TASK OBJECTIVE:
Search the material for the word "menu" and copy every line in which it occurs.

★ ★ ★

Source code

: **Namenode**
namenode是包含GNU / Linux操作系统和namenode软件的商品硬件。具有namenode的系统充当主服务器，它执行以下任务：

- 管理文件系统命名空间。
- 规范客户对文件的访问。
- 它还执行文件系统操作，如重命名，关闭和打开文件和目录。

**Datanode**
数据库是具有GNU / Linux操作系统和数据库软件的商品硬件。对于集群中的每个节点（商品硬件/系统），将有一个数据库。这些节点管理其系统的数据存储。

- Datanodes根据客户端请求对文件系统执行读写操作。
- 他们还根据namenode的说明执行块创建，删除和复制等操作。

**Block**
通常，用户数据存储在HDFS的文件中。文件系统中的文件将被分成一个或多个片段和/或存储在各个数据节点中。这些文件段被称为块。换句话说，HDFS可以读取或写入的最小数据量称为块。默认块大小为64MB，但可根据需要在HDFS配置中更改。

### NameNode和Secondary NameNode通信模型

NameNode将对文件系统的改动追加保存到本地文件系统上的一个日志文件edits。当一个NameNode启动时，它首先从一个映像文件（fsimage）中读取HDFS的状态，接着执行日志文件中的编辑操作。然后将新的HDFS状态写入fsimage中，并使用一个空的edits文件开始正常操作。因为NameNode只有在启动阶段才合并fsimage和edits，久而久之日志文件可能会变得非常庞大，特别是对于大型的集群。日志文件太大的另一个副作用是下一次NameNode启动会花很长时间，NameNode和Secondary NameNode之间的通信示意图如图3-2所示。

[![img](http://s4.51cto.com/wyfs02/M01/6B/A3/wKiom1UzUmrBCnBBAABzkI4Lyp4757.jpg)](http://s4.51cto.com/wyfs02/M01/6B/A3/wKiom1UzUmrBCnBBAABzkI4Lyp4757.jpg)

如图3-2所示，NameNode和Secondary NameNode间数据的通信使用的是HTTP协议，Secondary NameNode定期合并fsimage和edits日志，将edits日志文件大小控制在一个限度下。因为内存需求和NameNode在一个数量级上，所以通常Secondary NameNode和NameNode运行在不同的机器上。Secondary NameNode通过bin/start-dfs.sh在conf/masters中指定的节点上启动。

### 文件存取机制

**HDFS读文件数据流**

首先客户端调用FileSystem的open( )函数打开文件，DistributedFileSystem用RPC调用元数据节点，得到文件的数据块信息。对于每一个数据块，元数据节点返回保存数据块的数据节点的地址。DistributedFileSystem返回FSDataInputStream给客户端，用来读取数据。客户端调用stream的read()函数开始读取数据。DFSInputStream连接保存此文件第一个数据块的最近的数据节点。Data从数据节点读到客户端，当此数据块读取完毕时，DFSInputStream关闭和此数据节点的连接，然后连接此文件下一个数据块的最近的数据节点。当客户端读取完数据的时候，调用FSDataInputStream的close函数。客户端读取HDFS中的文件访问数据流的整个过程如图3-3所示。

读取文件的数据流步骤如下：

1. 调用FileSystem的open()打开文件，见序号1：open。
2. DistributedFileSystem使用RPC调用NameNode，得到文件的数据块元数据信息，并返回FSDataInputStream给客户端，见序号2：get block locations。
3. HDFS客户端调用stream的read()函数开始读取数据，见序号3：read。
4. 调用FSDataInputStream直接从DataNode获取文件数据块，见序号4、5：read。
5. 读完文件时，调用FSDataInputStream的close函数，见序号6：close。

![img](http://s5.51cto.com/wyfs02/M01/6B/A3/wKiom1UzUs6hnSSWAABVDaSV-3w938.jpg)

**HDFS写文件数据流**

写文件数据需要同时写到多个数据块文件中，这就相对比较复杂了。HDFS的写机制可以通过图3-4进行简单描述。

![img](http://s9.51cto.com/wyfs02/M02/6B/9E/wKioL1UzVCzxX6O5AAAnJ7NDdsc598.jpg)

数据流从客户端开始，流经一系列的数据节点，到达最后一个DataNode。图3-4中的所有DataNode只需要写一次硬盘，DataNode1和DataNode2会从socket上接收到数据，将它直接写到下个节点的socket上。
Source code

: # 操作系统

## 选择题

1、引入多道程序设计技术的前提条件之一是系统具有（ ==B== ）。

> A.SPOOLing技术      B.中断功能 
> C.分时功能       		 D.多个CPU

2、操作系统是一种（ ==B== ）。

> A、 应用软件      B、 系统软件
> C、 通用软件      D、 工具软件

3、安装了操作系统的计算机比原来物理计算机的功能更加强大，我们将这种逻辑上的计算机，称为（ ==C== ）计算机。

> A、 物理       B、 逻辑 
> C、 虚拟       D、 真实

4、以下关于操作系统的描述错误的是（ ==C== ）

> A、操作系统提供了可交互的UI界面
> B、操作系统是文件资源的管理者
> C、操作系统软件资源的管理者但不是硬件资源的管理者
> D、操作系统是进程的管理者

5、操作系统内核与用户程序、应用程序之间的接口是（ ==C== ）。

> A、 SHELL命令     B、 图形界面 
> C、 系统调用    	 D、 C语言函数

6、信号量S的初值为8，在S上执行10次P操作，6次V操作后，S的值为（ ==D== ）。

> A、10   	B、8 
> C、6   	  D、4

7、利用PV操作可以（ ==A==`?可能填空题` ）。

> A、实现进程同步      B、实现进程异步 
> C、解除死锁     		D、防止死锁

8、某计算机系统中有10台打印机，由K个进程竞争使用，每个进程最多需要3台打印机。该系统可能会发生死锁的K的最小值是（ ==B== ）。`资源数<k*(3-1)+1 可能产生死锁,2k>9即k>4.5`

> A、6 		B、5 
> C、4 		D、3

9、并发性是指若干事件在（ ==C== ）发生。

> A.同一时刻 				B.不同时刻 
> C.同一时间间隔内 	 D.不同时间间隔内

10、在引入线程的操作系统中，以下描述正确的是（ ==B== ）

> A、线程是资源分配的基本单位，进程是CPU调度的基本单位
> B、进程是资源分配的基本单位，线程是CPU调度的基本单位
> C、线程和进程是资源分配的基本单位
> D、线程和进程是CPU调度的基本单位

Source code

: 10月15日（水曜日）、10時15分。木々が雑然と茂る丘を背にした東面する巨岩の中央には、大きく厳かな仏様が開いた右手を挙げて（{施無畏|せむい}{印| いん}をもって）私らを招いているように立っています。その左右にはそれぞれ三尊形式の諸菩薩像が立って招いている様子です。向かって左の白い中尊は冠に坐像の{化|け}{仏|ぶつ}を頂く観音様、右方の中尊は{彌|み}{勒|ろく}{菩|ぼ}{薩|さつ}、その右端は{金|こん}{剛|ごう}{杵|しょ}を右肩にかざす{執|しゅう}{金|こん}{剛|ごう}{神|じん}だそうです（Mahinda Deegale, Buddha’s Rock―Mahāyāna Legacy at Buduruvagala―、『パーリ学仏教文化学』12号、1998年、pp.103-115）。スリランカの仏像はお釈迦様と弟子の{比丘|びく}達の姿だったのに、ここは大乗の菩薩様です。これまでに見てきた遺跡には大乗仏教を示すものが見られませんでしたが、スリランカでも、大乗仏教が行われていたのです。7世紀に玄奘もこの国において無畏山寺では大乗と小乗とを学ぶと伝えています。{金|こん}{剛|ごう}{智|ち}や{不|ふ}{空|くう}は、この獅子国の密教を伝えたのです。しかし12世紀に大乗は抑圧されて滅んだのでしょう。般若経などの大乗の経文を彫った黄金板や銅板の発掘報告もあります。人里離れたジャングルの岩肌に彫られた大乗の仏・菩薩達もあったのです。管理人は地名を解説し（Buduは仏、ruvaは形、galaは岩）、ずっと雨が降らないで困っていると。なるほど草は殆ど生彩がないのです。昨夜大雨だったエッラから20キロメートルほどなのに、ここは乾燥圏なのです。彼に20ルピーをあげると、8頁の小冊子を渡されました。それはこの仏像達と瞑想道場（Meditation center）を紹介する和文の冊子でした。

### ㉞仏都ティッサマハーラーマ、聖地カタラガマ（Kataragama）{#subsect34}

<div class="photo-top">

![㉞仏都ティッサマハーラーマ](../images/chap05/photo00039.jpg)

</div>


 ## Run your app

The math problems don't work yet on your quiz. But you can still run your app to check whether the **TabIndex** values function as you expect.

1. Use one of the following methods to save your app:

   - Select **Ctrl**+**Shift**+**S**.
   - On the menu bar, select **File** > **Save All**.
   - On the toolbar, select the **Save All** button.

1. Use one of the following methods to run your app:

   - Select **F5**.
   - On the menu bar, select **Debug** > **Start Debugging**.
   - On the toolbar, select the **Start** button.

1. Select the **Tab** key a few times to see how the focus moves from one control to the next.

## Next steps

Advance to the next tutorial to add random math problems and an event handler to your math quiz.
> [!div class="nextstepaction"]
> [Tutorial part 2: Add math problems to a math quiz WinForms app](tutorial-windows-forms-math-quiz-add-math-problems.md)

★ ★ ★

OUTPUT BELOW:
   - On the menu bar, select **File** > **Save All**.
   - On the menu bar, select **Debug** > **Start Debugging**.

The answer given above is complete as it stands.